Finnair, though, takes a more creative and far more environmental friendly approach to satisfy passengers missing the the feeling of being up in the air towards a destination of dreams.
Eight special trips will go to Rovaniemi, an airport at the Arctic Circle in Lapland. All you need is a VR headset that can be connected to an internet browser, preferable a headset where you can insert your mobile phone.
Tickets are available for €10. Finnair says all profit will go to UNICEF’s fund to help children impacted by the coronavirus pandemic. First flight take-off on Christmas Day, December 25th and you will be seated in Business Class on board an Airbus A350 for the 30 minutes duration. You even get 250 frequent flyers points.
Outside the window, of course, will be starry winter skies colored by the Northern Lights.
Upon arrival in Rovaniemi, you can meet Santa Claus at his workshop and enjoy the winter landscape of Lapland.

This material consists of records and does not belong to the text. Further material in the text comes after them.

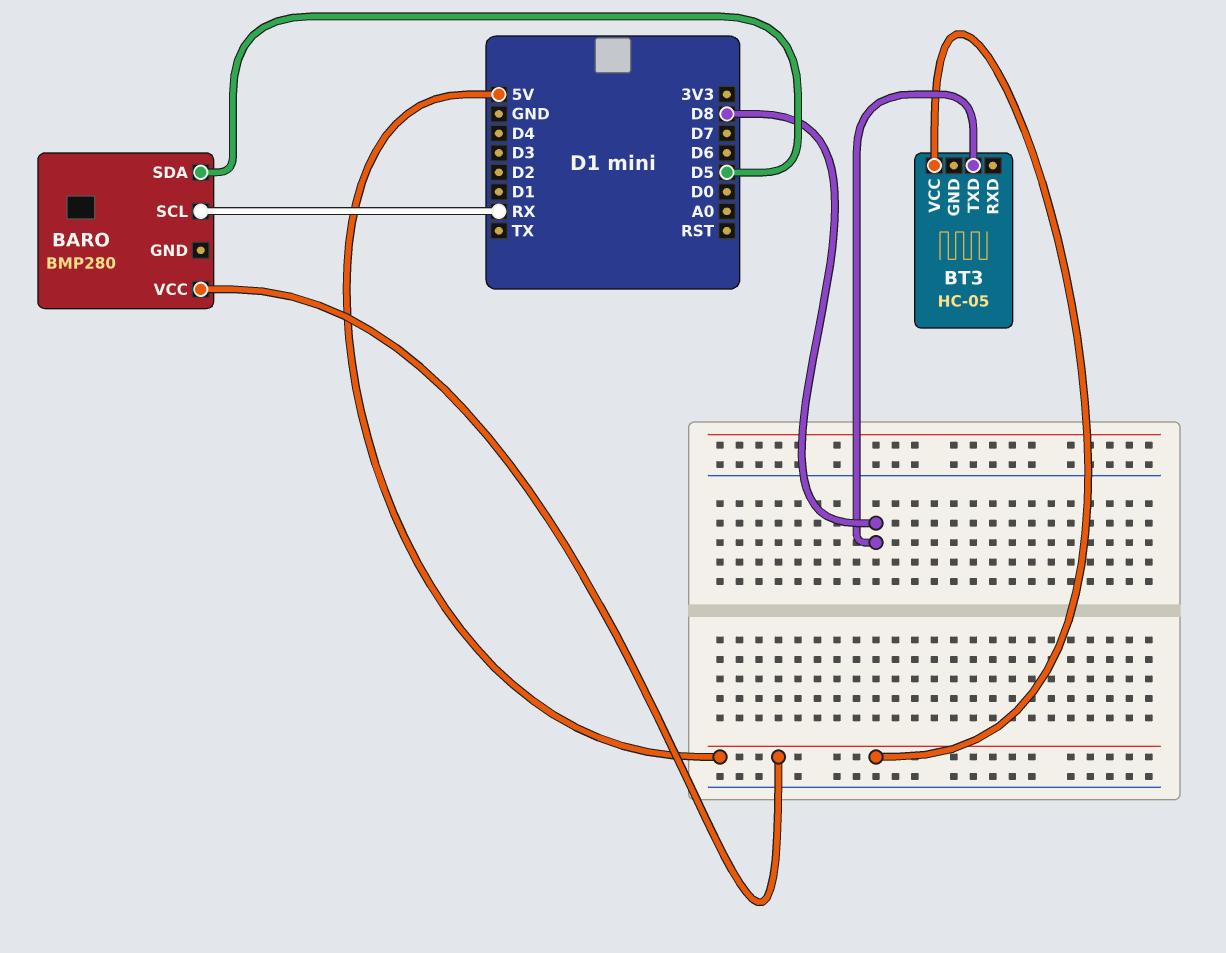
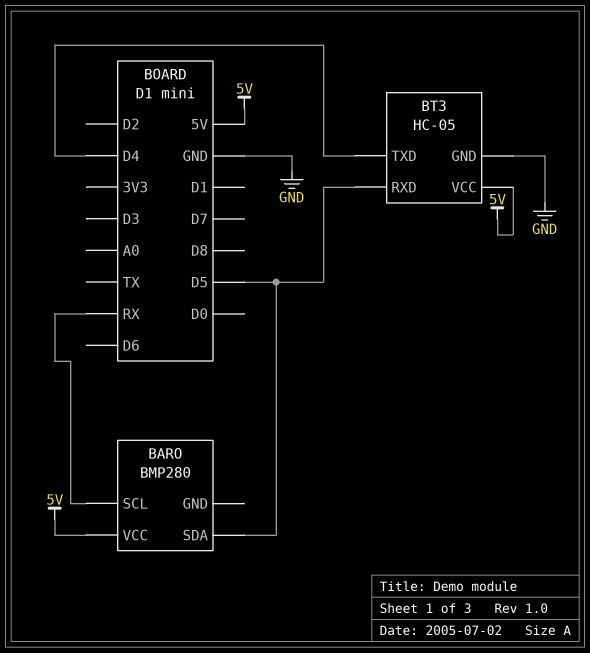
BT3 pin GND: none -> GND
BT3 pin RXD: none -> D5
BT3 pin TXD: D8 -> D4

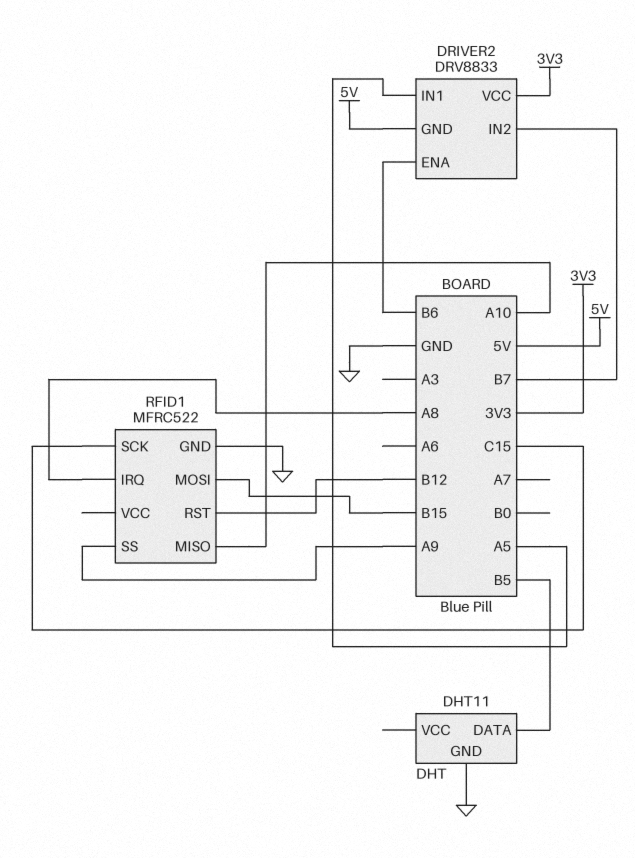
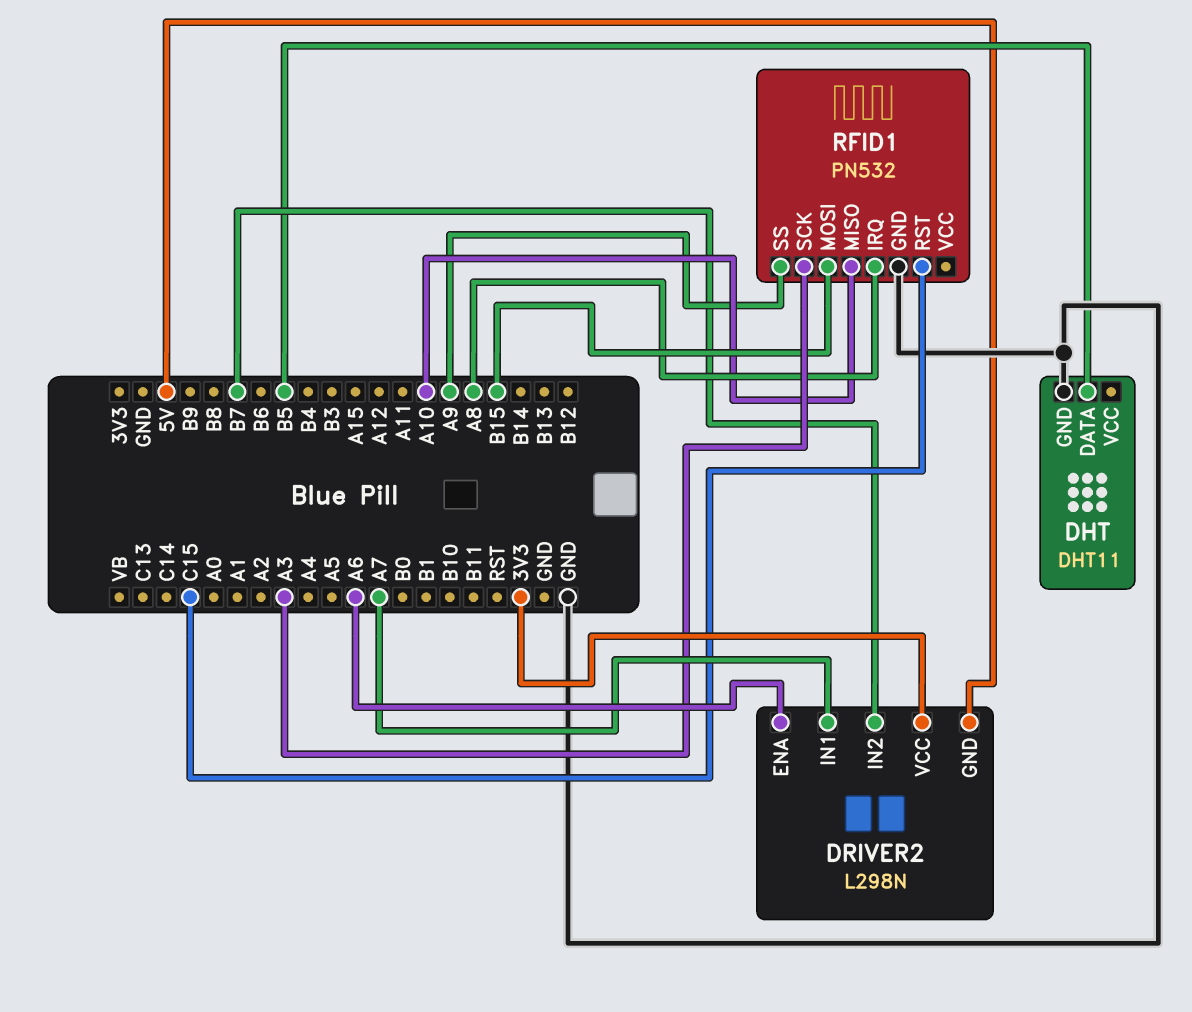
DRIVER2: DRV8833 -> L298N
DRIVER2 pin ENA: B6 -> A6
DRIVER2 pin IN1: A5 -> A7
RFID1: MFRC522 -> PN532
RFID1 pin RST: B12 -> C15
RFID1 pin SCK: C15 -> A3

The VR flight is built on experience from gaming, using the same 3D graphics platform usually used in creation of video games. You will get a 360º view, so you can look around your seat at all times, says Laura Olin, Chief Operating Officer with Zoan, the Finnish VR studio that has developed the idea in cooperation with Finnair.
“Of course, most people don’t have VR headsets, so the Finnair VR flight is browser-based,” Olin says and explains that people can use their phones and create their own VR-headsets.
And, unlike at overcrowded airports, you don’t have to worry about the queue in security check or sold-out tickets.
“The benefit of virtual flying, compared to physical, is that we’re not limited to any capacity,” says Tiina Tissari, VP with Finnair Customer Experience and Products.
“That means an unlimited number of customers can climb aboard and take their kids to see Santa this holiday.”
Also, unlike the “flights to nowhere” you can fully enjoy the tour without heating the planet with CO2-emission that eventually melts away Santa’s snowy landscape.